- _Do this_:
From the entries below, extract every line that contains the string "section". Case counts.

- _Records provided_:

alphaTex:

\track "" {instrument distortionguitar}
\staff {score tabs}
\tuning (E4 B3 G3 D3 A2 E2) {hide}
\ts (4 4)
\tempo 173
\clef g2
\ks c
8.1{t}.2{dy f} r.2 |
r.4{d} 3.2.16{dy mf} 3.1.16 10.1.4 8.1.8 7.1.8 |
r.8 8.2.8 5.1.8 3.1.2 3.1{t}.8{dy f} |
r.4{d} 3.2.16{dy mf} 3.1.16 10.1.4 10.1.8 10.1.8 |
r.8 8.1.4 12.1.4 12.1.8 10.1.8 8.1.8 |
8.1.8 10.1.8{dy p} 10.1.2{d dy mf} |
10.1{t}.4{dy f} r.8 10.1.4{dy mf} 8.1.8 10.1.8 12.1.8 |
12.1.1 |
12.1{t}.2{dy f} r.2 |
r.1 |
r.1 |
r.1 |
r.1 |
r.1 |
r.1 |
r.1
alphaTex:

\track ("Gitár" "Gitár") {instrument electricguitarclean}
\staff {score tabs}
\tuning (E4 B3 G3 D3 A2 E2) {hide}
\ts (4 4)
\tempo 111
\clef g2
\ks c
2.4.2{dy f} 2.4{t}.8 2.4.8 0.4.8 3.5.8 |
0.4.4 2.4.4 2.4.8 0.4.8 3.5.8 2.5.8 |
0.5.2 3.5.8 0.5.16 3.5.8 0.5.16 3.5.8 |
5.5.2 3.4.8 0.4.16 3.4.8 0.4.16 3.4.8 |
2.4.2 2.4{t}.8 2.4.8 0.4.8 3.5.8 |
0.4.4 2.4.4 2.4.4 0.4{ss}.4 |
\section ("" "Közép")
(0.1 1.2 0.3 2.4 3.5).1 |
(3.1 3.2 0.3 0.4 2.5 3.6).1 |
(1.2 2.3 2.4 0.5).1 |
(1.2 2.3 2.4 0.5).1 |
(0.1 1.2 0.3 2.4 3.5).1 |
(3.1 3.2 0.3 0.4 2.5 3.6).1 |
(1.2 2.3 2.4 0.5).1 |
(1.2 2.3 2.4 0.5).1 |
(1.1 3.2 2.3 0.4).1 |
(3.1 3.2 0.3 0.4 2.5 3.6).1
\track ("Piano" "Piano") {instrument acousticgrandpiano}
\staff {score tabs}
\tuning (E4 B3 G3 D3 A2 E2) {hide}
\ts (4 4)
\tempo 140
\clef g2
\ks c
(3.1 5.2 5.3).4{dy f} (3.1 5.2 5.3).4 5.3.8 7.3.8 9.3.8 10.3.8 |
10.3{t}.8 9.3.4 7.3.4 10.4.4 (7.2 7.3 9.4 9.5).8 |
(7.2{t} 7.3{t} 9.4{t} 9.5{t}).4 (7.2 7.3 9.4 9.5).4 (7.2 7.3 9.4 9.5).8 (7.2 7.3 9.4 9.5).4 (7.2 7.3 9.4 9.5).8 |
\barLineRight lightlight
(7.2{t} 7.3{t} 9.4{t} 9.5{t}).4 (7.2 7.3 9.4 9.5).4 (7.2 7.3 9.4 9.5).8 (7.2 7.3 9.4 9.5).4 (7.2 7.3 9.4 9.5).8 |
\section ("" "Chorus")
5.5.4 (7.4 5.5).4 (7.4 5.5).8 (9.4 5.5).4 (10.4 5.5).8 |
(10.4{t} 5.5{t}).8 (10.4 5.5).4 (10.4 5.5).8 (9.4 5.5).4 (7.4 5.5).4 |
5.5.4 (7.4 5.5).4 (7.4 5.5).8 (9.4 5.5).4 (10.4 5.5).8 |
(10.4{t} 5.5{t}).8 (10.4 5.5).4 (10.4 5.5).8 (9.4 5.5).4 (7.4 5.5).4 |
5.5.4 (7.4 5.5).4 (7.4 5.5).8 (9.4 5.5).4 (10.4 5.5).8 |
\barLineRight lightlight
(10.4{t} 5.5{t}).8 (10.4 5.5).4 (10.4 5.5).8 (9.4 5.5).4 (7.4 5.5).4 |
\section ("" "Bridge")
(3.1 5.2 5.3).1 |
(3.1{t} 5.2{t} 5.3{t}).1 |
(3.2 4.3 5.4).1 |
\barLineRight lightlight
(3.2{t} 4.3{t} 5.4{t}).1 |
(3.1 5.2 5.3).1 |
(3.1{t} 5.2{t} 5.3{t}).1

- _Complete answer_:
\section ("" "Közép")
\section ("" "Chorus")
\section ("" "Bridge")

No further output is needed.